Genetic variation at DHSs has been reported to be correlated with carcinogenesis (64). By analyzing 1,161 human cancer samples from 14 types of cancer, DHS profiles and SNP distributions were mapped to link to promoter activity, some of which were involved in differential nucleotide excision repair (NER) and resulted in carcinogenesis (48). Consistent with this finding, genome-wide maps of NER regions show that the repair ability of nucleotide excision was decreased with mutation at the DHS of gene promoter regions.

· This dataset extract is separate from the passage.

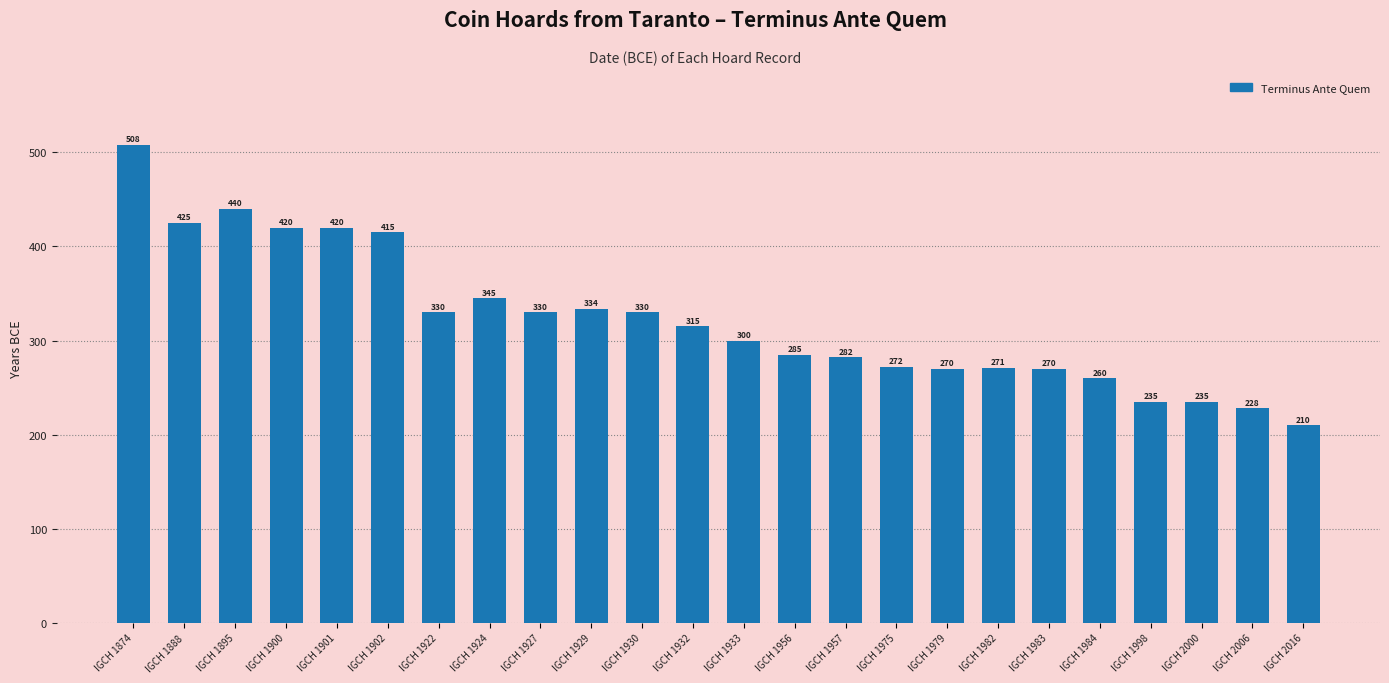

What is the average value?

322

Jin et al (33) reported that thousands of tumor-specific DHSs were identified on cells dissected from follicular thyroid carcinoma samples fixed on formalin-fixed paraffin-embedded slides. Numerous DHSs have been reported to be correlated with the development of thyroid cancer (33). A de novo mutation (chr18:52417839 G>C) at a DHS located downstream of the TXNL1 gene is associated with the formation of thyroid carcinoma. It was reported that rs62331150 located at promoter region and rs73838678 located at the enhancer region of the gene, increased the risk of breast cancer. These two SNP sites were found to be in linkage disequilibrium with rs9790517 of the adjacent TET2 gene (55). It was also found that, in samples with mutation at the rs12309362 and rs9970827 sites, the risk of being affected with HCC decreased significantly (57).

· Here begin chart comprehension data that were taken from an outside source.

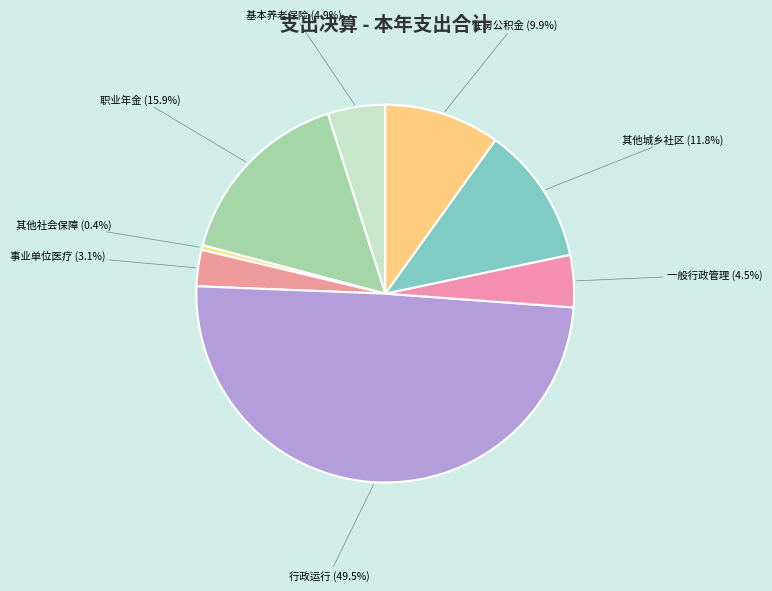

What is the ratio of the value at 住房公积金 to the value at 事业单位医疗?

3.2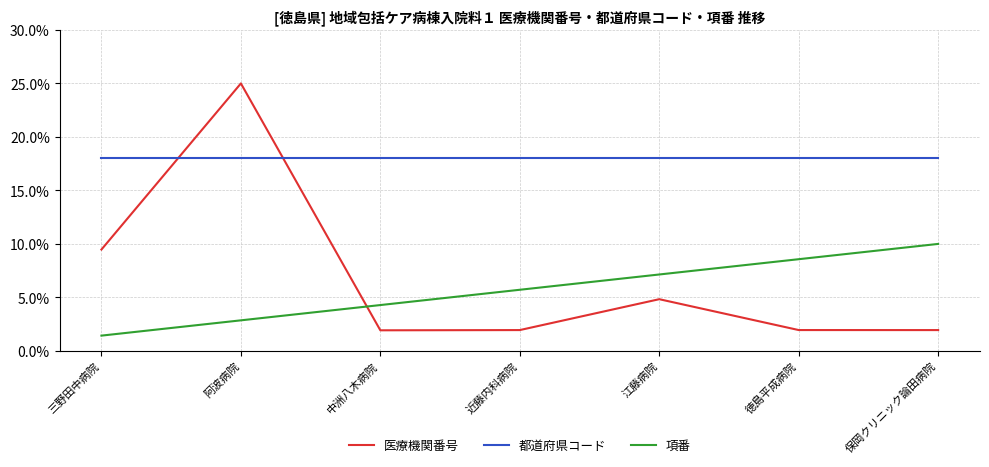

The 項番 series shows 12.1 at 徳島平成病院. True or false?

False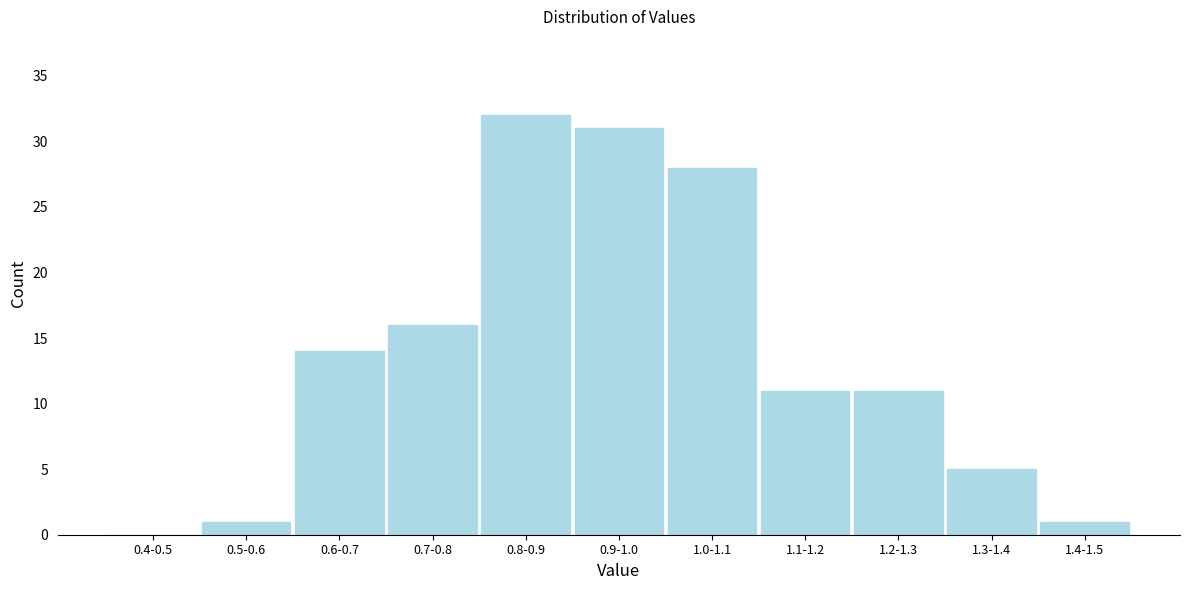

Reading left to right, what are all the values shown in this chart?

0.4-0.5=0	0.5-0.6=1	0.6-0.7=14	0.7-0.8=16	0.8-0.9=32	0.9-1.0=31	1.0-1.1=28	1.1-1.2=11	1.2-1.3=11	1.3-1.4=5	1.4-1.5=1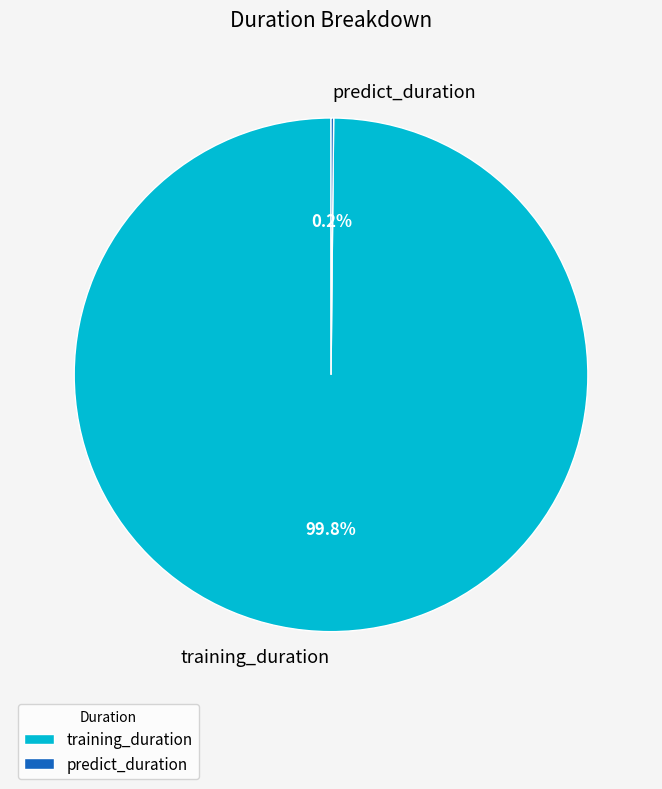

What is the majority slice?

training_duration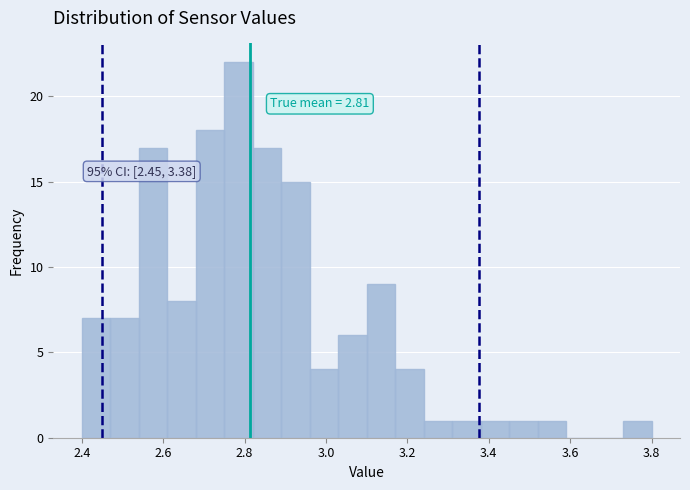

Read against the x-axis, roughly where is the centre of the tallest bar?

2.78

Ten DHSs were identified as being mutated with abnormal expression of target genes in breast cancer (55). Mutation at the DHS chr5:1325957-1328153, was present at a high frequency in the cancer cells, resulting in the high level of transcription of certain genes close to it, including TERT, CLPTM1L, TRIP13 and LPCAT1, which has been confirmed to be associated with cancer (52,53,65). Mutations at DHSs chr5:1325957-1328153 were found to result in the high expression of TRIM27, and certain mutations in this region caused abnormal accessibility of DHS chr6:28948439-28951450, which are associated with cancer.

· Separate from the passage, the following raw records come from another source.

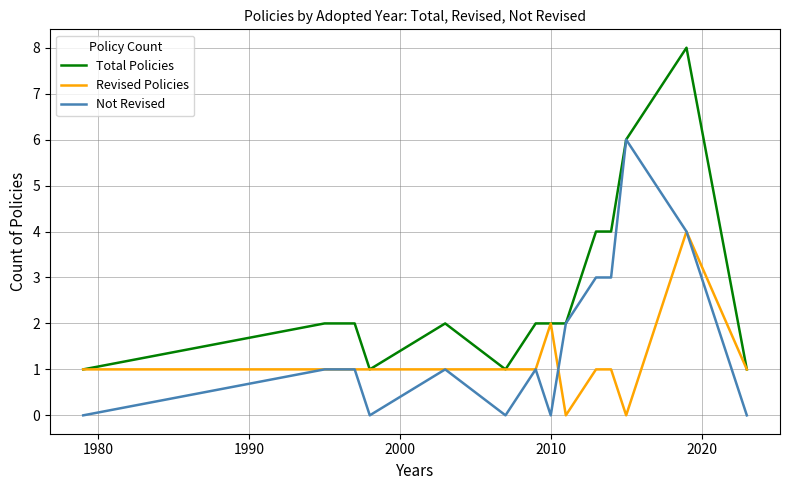

Reading left to right, extract all data points from this chart.

Total Policies: 1	2	2	1	2	1	2	2	2	4	4	6	8	1
Revised Policies: 1	1	1	1	1	1	1	2	0	1	1	0	4	1
Not Revised: 0	1	1	0	1	0	1	0	2	3	3	6	4	0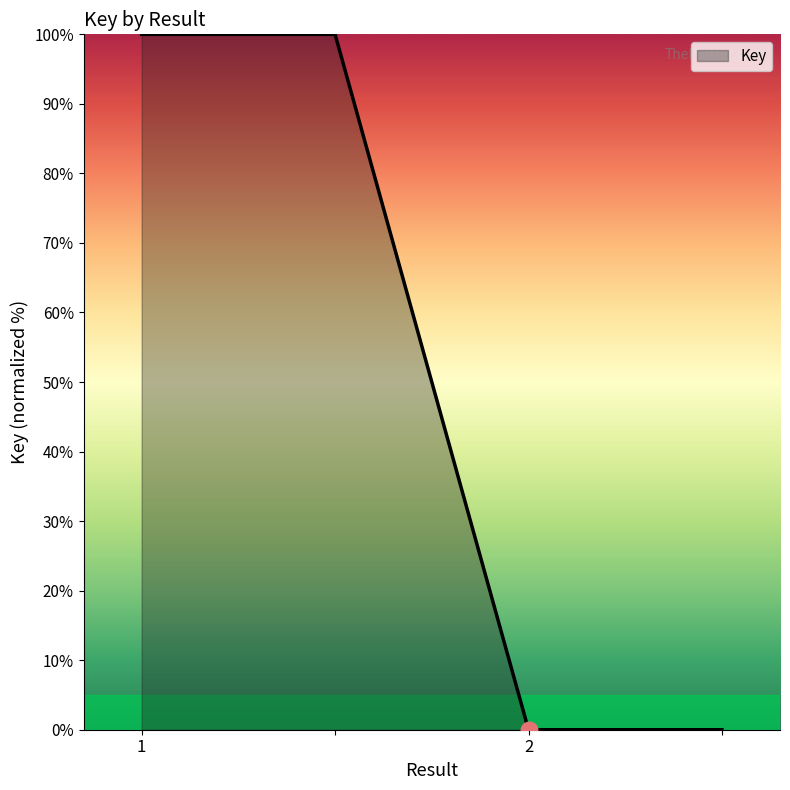

Reading right to left, transcribe all the data shown in this chart.

0	0	100	100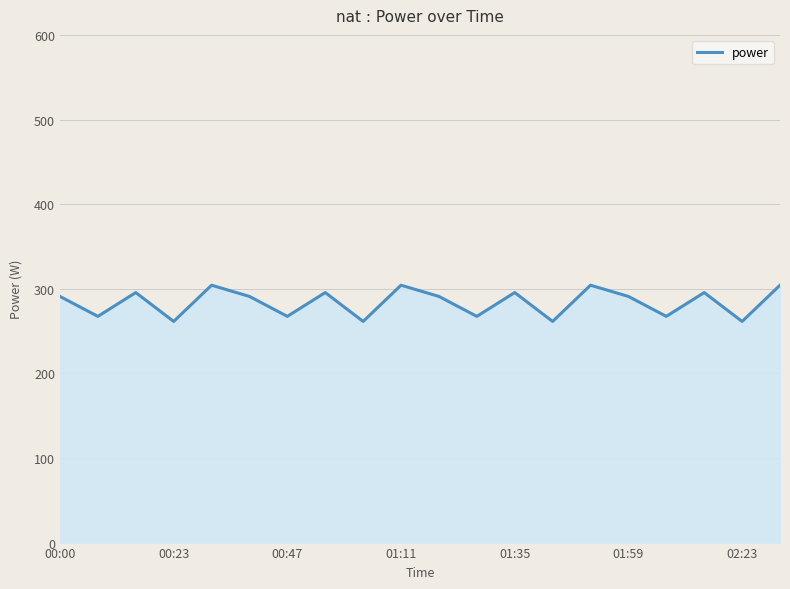

The value of power at 00:00 is 290.9. True or false?

True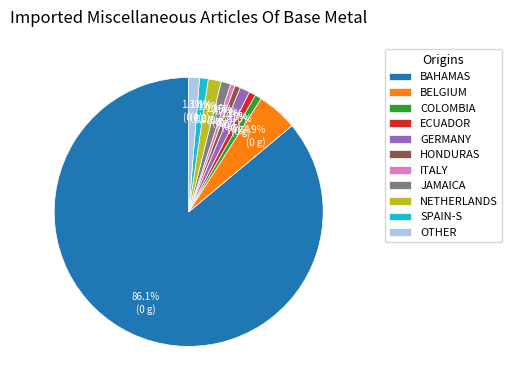

Is there any slice that represents more than half of the pie?

Yes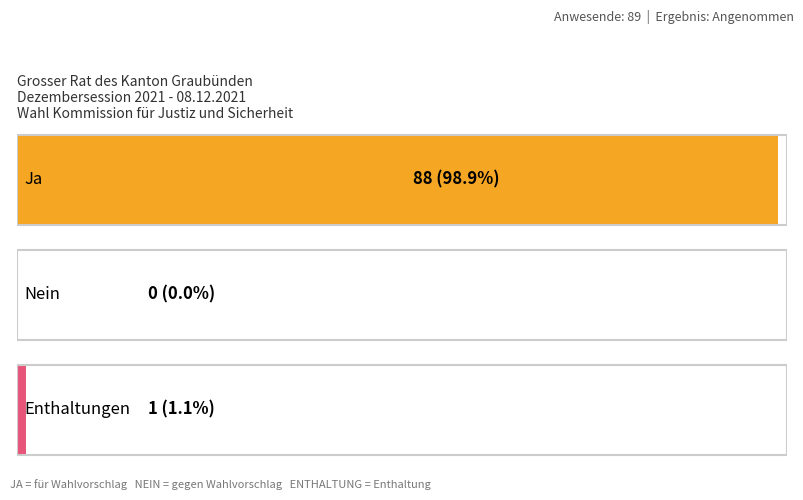

The value of Ja at Ja is 88. True or false?

True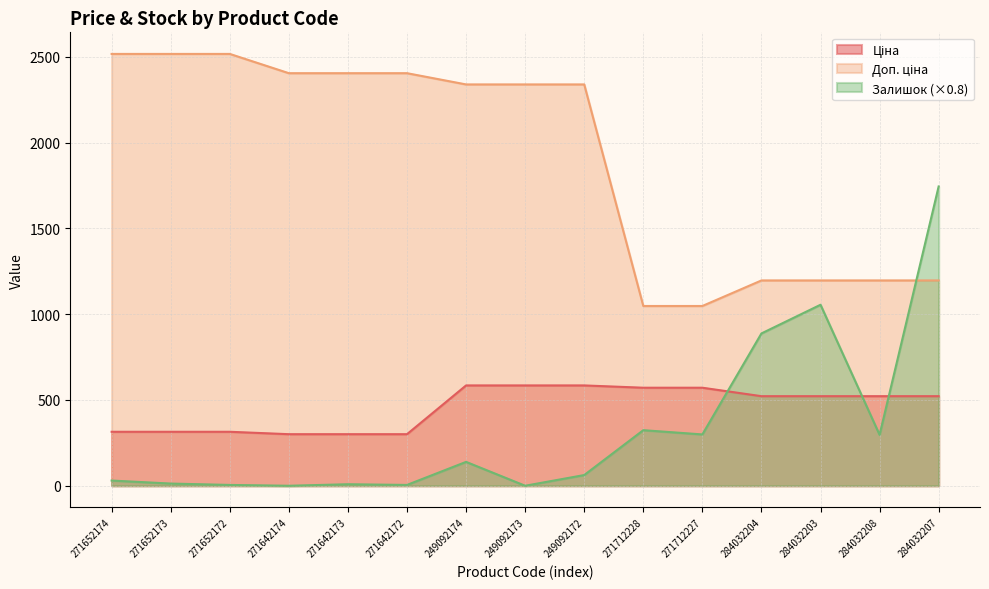

What is the maximum value shown in the chart?

2517.5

The pattern of DHSs can be stimulated by hormones through regulation of the binding capacity of AR and ESR1 in prostate cancer cells and breast cancer cells. Following binding with AR or ESR1, the DNase I-hypersensitivity of certain sequences was found to be altered, and the regional nucleosome occupancy changed for AR binding but not for ESR1b binding, which indicated different interaction modes in AR and ESR1 regulation (59).
In Gene Ontology analysis, genes associated with tumor-specific DHSs are abundant in biological processes, including the regulation of GTPase activity and response to hypoxia, and cancer-related pathways. Understanding the accessibility dynamics of chromatin in the process of disease occurrence and development can provide insights into how cell fate is regulated, and how transcriptional systems are organized and regulated in different tissues and how they are destroyed in disease states. In addition, the application of DHSs in biomedical research can expand the field of cell-selective gene regulation analysis, enabling the identification of long-range regulatory patterns of the system and previously undescribed phenomena, such as DHS activation patterns and mutation rates in abnormal and immortal cells.